Workforce shortage worsening for long-term care providers

Nursing homes and assisted living centers in Wisconsin are experiencing a worsening workforce shortage, according to a recent report from a group of provider organizations.

“Long-term care providers are all too aware of this crisis, because they live it each and every day,” said Lincoln Burr, CEO of the Disability Service Provider Network. “We find ourselves caught in a staffing vortex with dramatically increasing need and a rapidly constricting workforce.”

Groups involved in creating this report include: Wisconsin Health Care Association/Wisconsin Center for Assisted Living, LeadingAge Wisconsin, the Wisconsin Assisted Living Association, and the Disability Service Provider Network.

The report is based on a survey taken by nearly 800 providers. It shows fewer caregivers entering the workforce as more and more people are seeking long-term and residential care.

“This ever-growing workforce crisis is pushing more providers to decrease their admissions, making it more difficult for residents to have choice in where they live,” said Sarah Bass, operations and communications director of the Wisconsin Assisted Living Association.

Report authors say issues like this come from many factors: growing demand for caregivers; gaps in the starting wage for entry-level caregivers and non-healthcare workers; the state’s low unemployment rate; and Wisconsin’s Medicaid reimbursement system failing to cover the cost of care incurred by LTC providers.

These providers are struggling to offer competitive wages, report authors say, due to long-term care residents’ reliance on Medicaid and Medicaid-waiver funding to pay their bills.

About two-thirds of nursing home residents in the state are Medicaid recipients. And the average Wisconsin facility loses $63.04 per day for each of the state’s approximately 21,100 Medicaid recipients in nursing homes, report authors said in a release.

“Long-term care residents’ heavy reliance on Medicaid, paired with an insufficient Medicaid reimbursement system, severely limits a nursing home’s ability to compete in a tight labor market,” they said.

And one in three providers estimate at least 10 of their staff use BadgerCare Plus, the state’s Medicaid health insurance program for low-income people.
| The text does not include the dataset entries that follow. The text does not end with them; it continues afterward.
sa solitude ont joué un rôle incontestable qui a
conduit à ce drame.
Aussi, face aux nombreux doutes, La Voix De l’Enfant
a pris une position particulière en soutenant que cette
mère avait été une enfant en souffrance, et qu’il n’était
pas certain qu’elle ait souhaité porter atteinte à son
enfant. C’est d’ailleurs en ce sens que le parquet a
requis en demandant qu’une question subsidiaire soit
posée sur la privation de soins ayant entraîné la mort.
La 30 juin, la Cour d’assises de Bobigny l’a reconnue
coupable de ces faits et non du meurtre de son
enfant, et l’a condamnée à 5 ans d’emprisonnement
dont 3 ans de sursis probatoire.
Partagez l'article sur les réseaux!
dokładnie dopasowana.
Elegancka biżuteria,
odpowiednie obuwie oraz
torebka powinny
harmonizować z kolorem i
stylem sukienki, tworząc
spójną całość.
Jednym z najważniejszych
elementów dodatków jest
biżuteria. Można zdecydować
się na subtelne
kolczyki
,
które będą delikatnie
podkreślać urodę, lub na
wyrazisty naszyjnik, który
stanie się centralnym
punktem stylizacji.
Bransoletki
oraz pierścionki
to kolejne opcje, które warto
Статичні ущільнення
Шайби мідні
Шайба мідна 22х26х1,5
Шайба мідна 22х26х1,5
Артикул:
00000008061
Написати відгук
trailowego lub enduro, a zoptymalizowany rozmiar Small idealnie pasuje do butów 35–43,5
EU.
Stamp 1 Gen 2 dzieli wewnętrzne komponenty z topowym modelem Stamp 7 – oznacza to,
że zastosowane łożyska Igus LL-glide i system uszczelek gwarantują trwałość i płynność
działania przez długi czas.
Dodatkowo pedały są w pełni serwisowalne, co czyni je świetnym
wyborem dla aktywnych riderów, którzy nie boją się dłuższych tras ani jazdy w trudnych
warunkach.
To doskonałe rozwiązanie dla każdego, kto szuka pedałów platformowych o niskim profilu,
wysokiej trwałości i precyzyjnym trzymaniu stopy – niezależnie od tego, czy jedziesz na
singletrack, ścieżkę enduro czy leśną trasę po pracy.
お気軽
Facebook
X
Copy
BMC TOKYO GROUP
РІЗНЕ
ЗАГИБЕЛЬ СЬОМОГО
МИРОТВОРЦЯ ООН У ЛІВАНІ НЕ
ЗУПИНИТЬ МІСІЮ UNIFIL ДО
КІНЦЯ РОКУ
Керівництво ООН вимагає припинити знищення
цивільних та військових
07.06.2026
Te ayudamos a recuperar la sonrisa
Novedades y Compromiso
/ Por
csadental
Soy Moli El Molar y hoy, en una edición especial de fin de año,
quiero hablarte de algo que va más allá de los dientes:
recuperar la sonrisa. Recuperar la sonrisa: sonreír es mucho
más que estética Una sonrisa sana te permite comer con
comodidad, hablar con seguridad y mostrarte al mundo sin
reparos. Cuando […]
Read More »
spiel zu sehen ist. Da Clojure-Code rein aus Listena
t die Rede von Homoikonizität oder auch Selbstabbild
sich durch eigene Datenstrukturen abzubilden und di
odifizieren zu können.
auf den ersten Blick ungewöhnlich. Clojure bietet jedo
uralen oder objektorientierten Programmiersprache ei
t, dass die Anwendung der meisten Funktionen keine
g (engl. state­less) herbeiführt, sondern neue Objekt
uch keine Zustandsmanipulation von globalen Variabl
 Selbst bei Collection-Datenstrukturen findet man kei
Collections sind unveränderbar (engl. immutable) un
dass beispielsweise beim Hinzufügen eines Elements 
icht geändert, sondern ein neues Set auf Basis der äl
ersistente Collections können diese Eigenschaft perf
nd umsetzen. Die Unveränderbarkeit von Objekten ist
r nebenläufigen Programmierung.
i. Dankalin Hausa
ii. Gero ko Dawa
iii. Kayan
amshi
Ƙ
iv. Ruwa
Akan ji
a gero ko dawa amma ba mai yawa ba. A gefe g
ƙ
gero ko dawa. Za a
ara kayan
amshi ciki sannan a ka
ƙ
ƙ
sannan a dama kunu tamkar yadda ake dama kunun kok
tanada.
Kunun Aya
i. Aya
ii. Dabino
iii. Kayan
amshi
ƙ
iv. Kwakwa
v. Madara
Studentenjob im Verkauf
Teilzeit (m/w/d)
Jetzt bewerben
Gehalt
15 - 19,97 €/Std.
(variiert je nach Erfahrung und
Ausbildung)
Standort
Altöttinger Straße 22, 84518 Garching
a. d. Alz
Burr says rates would be going up in an “efficient and balanced” marketplace, but “instead provider rates have decreased in terms of both inflation adjusted and real dollars.”

Report authors note that state leaders have taken action to address this problem, as the 2017-19 budget included a 2 percent increase in skilled nursing Medicaid reimbursement for each year of the biennium.

The report shows over 90,400 state residents live in LTC facilities, a 23 percent increase in the past 15 years. And over 82,000 caregivers work in these facilities, an 11.8 percent increase from 2016.

The report found 25 percent of respondents are unable to admit new residents or tenants due to jobs going unfilled — up from 18 percent in the 2016 survey.

This leads to current caregivers being called on to work double shifts or overtime. This can contribute to burnout, Bass says.

The report also found one in five direct caregiver positions in the state’s nursing homes and assisted living facilities are currently vacant. By comparison, the 2016 report found one in seven long-term care positions were unfilled.

Statewide, it shows 16,500 job openings in LTC positions, up from 11,500 openings in the 2016 survey.

The caregiver vacancy rate is also up from 2016, going from 14.5 percent to 19 percent. Thirty percent of providers face a caregiver vacancy rate of over 25 percent, and one in five providers face a caregiver vacancy rate of 30 percent or higher.

Fifty percent of providers say felt they were unable to compete with other employers — up from only 30 percent in 2016.

Eighty-three percent said there were no qualified applicants for caregiver openings, and a full 54 percent had no applicants for caregiver openings at all.

The state Department of Health Services will unveil the WisCaregiver Career Program this week. It provides free Certified Nursing Assistant certification as well as workplace incentives. The program’s goal is to attract 3,000 new CNAs to work in long-term care.

But, report authors say, this report proves that more action is needed to address deficiencies in funding.

“With the need for LTC services expected to continue to rise, providers are eager to work with state leaders to be a part of the solution to Wisconsin’s long-term care workforce crisis,” said John Vander Meer, executive director of the Wisconsin Health Care Association.